Saved data entries:

%%

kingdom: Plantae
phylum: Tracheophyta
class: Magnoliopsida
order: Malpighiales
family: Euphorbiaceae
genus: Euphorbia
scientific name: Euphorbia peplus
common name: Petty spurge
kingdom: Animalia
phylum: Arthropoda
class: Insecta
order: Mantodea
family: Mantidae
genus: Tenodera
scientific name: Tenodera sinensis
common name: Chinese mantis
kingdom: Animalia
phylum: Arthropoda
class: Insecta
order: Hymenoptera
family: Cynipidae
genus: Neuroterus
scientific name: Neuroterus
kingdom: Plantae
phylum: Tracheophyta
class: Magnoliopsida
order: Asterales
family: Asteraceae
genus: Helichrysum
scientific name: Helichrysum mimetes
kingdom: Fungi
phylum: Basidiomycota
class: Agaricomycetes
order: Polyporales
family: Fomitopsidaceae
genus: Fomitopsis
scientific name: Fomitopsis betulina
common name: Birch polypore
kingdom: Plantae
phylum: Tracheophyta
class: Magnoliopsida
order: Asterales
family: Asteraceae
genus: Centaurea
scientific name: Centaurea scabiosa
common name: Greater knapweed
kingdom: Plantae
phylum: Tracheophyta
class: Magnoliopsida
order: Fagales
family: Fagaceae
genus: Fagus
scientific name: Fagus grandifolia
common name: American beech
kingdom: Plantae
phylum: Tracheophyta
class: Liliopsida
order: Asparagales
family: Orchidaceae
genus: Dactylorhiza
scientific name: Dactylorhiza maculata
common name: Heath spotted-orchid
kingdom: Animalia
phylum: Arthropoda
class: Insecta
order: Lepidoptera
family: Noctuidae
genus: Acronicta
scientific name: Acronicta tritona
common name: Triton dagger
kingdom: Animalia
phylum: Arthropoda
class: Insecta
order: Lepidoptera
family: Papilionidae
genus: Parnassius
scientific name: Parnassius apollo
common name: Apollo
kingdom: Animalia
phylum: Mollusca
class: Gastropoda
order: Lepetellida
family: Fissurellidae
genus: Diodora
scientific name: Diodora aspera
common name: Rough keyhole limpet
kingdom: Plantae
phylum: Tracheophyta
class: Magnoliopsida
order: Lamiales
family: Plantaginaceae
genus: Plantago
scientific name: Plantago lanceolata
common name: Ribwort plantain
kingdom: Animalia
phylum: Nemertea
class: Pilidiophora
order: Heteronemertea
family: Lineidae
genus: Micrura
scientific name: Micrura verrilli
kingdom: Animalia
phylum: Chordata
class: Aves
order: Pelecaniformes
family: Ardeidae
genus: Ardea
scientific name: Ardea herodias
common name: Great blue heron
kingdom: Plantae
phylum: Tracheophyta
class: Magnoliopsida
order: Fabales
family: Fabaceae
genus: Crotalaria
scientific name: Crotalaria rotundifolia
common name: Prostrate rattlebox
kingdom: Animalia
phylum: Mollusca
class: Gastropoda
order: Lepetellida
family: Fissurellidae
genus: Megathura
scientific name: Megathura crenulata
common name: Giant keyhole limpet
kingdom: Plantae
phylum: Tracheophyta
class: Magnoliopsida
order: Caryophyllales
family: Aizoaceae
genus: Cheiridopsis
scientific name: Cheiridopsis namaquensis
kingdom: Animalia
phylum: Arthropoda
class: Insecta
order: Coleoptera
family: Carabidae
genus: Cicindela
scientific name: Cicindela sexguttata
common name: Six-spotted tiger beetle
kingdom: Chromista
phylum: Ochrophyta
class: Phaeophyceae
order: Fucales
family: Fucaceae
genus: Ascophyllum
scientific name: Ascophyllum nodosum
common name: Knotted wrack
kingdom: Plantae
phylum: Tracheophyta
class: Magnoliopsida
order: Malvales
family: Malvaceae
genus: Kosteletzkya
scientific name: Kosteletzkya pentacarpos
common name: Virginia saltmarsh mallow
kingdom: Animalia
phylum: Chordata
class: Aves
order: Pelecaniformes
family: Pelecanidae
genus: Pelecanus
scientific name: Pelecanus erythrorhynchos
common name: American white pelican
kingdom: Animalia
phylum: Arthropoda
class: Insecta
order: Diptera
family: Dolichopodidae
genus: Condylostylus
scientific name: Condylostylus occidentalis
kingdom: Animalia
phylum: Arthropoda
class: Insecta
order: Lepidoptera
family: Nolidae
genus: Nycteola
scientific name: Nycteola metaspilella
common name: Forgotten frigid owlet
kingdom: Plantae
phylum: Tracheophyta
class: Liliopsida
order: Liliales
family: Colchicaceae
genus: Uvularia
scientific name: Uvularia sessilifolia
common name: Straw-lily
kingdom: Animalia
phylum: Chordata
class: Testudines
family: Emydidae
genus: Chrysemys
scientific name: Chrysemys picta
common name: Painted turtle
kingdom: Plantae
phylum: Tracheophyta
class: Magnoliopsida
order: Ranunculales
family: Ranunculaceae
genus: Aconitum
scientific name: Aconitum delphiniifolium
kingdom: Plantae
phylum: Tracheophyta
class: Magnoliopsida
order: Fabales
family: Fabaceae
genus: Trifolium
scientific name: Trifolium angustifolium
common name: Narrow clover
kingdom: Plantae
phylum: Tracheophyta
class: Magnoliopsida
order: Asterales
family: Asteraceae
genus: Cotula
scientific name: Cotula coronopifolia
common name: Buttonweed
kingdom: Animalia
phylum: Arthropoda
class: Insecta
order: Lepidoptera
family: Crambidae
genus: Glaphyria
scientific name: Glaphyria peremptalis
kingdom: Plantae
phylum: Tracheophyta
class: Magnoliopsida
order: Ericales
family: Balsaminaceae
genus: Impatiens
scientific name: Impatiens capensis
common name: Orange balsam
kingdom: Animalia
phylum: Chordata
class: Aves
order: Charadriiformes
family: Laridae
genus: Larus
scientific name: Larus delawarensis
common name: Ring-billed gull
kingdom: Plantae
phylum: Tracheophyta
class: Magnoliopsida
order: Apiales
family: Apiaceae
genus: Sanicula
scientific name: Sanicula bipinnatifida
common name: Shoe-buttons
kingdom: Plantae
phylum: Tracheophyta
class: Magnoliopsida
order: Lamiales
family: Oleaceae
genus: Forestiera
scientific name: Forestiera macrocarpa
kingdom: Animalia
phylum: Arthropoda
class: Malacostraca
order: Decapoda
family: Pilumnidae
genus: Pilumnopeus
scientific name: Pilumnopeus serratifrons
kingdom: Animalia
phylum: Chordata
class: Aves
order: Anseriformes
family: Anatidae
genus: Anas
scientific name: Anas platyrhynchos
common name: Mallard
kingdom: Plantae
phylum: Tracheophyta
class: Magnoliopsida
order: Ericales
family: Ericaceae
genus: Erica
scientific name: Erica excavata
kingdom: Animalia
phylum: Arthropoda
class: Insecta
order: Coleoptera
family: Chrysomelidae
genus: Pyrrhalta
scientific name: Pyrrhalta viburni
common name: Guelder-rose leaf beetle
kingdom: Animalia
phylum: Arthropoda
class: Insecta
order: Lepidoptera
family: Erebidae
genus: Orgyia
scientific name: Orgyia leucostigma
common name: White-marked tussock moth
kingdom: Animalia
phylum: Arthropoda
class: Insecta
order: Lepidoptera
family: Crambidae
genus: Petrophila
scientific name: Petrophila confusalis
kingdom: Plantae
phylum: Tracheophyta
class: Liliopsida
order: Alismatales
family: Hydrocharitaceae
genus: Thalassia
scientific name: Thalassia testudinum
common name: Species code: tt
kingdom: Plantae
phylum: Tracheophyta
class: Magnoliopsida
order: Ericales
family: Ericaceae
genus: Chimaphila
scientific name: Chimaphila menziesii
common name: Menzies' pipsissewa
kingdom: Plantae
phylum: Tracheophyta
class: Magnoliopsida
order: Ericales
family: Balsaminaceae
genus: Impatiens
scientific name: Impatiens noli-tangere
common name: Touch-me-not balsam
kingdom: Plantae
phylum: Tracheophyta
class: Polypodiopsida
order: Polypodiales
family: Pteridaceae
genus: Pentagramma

%%

TASK PROMPT:
Repeat all of the lines above word for word.

SOLUTION TO THIS TASK:
kingdom: Plantae
phylum: Tracheophyta
class: Magnoliopsida
order: Malpighiales
family: Euphorbiaceae
genus: Euphorbia
scientific name: Euphorbia peplus
common name: Petty spurge
kingdom: Animalia
phylum: Arthropoda
class: Insecta
order: Mantodea
family: Mantidae
genus: Tenodera
scientific name: Tenodera sinensis
common name: Chinese mantis
kingdom: Animalia
phylum: Arthropoda
class: Insecta
order: Hymenoptera
family: Cynipidae
genus: Neuroterus
scientific name: Neuroterus
kingdom: Plantae
phylum: Tracheophyta
class: Magnoliopsida
order: Asterales
family: Asteraceae
genus: Helichrysum
scientific name: Helichrysum mimetes
kingdom: Fungi
phylum: Basidiomycota
class: Agaricomycetes
order: Polyporales
family: Fomitopsidaceae
genus: Fomitopsis
scientific name: Fomitopsis betulina
common name: Birch polypore
kingdom: Plantae
phylum: Tracheophyta
class: Magnoliopsida
order: Asterales
family: Asteraceae
genus: Centaurea
scientific name: Centaurea scabiosa
common name: Greater knapweed
kingdom: Plantae
phylum: Tracheophyta
class: Magnoliopsida
order: Fagales
family: Fagaceae
genus: Fagus
scientific name: Fagus grandifolia
common name: American beech
kingdom: Plantae
phylum: Tracheophyta
class: Liliopsida
order: Asparagales
family: Orchidaceae
genus: Dactylorhiza
scientific name: Dactylorhiza maculata
common name: Heath spotted-orchid
kingdom: Animalia
phylum: Arthropoda
class: Insecta
order: Lepidoptera
family: Noctuidae
genus: Acronicta
scientific name: Acronicta tritona
common name: Triton dagger
kingdom: Animalia
phylum: Arthropoda
class: Insecta
order: Lepidoptera
family: Papilionidae
genus: Parnassius
scientific name: Parnassius apollo
common name: Apollo
kingdom: Animalia
phylum: Mollusca
class: Gastropoda
order: Lepetellida
family: Fissurellidae
genus: Diodora
scientific name: Diodora aspera
common name: Rough keyhole limpet
kingdom: Plantae
phylum: Tracheophyta
class: Magnoliopsida
order: Lamiales
family: Plantaginaceae
genus: Plantago
scientific name: Plantago lanceolata
common name: Ribwort plantain
kingdom: Animalia
phylum: Nemertea
class: Pilidiophora
order: Heteronemertea
family: Lineidae
genus: Micrura
scientific name: Micrura verrilli
kingdom: Animalia
phylum: Chordata
class: Aves
order: Pelecaniformes
family: Ardeidae
genus: Ardea
scientific name: Ardea herodias
common name: Great blue heron
kingdom: Plantae
phylum: Tracheophyta
class: Magnoliopsida
order: Fabales
family: Fabaceae
genus: Crotalaria
scientific name: Crotalaria rotundifolia
common name: Prostrate rattlebox
kingdom: Animalia
phylum: Mollusca
class: Gastropoda
order: Lepetellida
family: Fissurellidae
genus: Megathura
scientific name: Megathura crenulata
common name: Giant keyhole limpet
kingdom: Plantae
phylum: Tracheophyta
class: Magnoliopsida
order: Caryophyllales
family: Aizoaceae
genus: Cheiridopsis
scientific name: Cheiridopsis namaquensis
kingdom: Animalia
phylum: Arthropoda
class: Insecta
order: Coleoptera
family: Carabidae
genus: Cicindela
scientific name: Cicindela sexguttata
common name: Six-spotted tiger beetle
kingdom: Chromista
phylum: Ochrophyta
class: Phaeophyceae
order: Fucales
family: Fucaceae
genus: Ascophyllum
scientific name: Ascophyllum nodosum
common name: Knotted wrack
kingdom: Plantae
phylum: Tracheophyta
class: Magnoliopsida
order: Malvales
family: Malvaceae
genus: Kosteletzkya
scientific name: Kosteletzkya pentacarpos
common name: Virginia saltmarsh mallow
kingdom: Animalia
phylum: Chordata
class: Aves
order: Pelecaniformes
family: Pelecanidae
genus: Pelecanus
scientific name: Pelecanus erythrorhynchos
common name: American white pelican
kingdom: Animalia
phylum: Arthropoda
class: Insecta
order: Diptera
family: Dolichopodidae
genus: Condylostylus
scientific name: Condylostylus occidentalis
kingdom: Animalia
phylum: Arthropoda
class: Insecta
order: Lepidoptera
family: Nolidae
genus: Nycteola
scientific name: Nycteola metaspilella
common name: Forgotten frigid owlet
kingdom: Plantae
phylum: Tracheophyta
class: Liliopsida
order: Liliales
family: Colchicaceae
genus: Uvularia
scientific name: Uvularia sessilifolia
common name: Straw-lily
kingdom: Animalia
phylum: Chordata
class: Testudines
family: Emydidae
genus: Chrysemys
scientific name: Chrysemys picta
common name: Painted turtle
kingdom: Plantae
phylum: Tracheophyta
class: Magnoliopsida
order: Ranunculales
family: Ranunculaceae
genus: Aconitum
scientific name: Aconitum delphiniifolium
kingdom: Plantae
phylum: Tracheophyta
class: Magnoliopsida
order: Fabales
family: Fabaceae
genus: Trifolium
scientific name: Trifolium angustifolium
common name: Narrow clover
kingdom: Plantae
phylum: Tracheophyta
class: Magnoliopsida
order: Asterales
family: Asteraceae
genus: Cotula
scientific name: Cotula coronopifolia
common name: Buttonweed
kingdom: Animalia
phylum: Arthropoda
class: Insecta
order: Lepidoptera
family: Crambidae
genus: Glaphyria
scientific name: Glaphyria peremptalis
kingdom: Plantae
phylum: Tracheophyta
class: Magnoliopsida
order: Ericales
family: Balsaminaceae
genus: Impatiens
scientific name: Impatiens capensis
common name: Orange balsam
kingdom: Animalia
phylum: Chordata
class: Aves
order: Charadriiformes
family: Laridae
genus: Larus
scientific name: Larus delawarensis
common name: Ring-billed gull
kingdom: Plantae
phylum: Tracheophyta
class: Magnoliopsida
order: Apiales
family: Apiaceae
genus: Sanicula
scientific name: Sanicula bipinnatifida
common name: Shoe-buttons
kingdom: Plantae
phylum: Tracheophyta
class: Magnoliopsida
order: Lamiales
family: Oleaceae
genus: Forestiera
scientific name: Forestiera macrocarpa
kingdom: Animalia
phylum: Arthropoda
class: Malacostraca
order: Decapoda
family: Pilumnidae
genus: Pilumnopeus
scientific name: Pilumnopeus serratifrons
kingdom: Animalia
phylum: Chordata
class: Aves
order: Anseriformes
family: Anatidae
genus: Anas
scientific name: Anas platyrhynchos
common name: Mallard
kingdom: Plantae
phylum: Tracheophyta
class: Magnoliopsida
order: Ericales
family: Ericaceae
genus: Erica
scientific name: Erica excavata
kingdom: Animalia
phylum: Arthropoda
class: Insecta
order: Coleoptera
family: Chrysomelidae
genus: Pyrrhalta
scientific name: Pyrrhalta viburni
common name: Guelder-rose leaf beetle
kingdom: Animalia
phylum: Arthropoda
class: Insecta
order: Lepidoptera
family: Erebidae
genus: Orgyia
scientific name: Orgyia leucostigma
common name: White-marked tussock moth
kingdom: Animalia
phylum: Arthropoda
class: Insecta
order: Lepidoptera
family: Crambidae
genus: Petrophila
scientific name: Petrophila confusalis
kingdom: Plantae
phylum: Tracheophyta
class: Liliopsida
order: Alismatales
family: Hydrocharitaceae
genus: Thalassia
scientific name: Thalassia testudinum
common name: Species code: tt
kingdom: Plantae
phylum: Tracheophyta
class: Magnoliopsida
order: Ericales
family: Ericaceae
genus: Chimaphila
scientific name: Chimaphila menziesii
common name: Menzies' pipsissewa
kingdom: Plantae
phylum: Tracheophyta
class: Magnoliopsida
order: Ericales
family: Balsaminaceae
genus: Impatiens
scientific name: Impatiens noli-tangere
common name: Touch-me-not balsam
kingdom: Plantae
phylum: Tracheophyta
class: Polypodiopsida
order: Polypodiales
family: Pteridaceae
genus: Pentagramma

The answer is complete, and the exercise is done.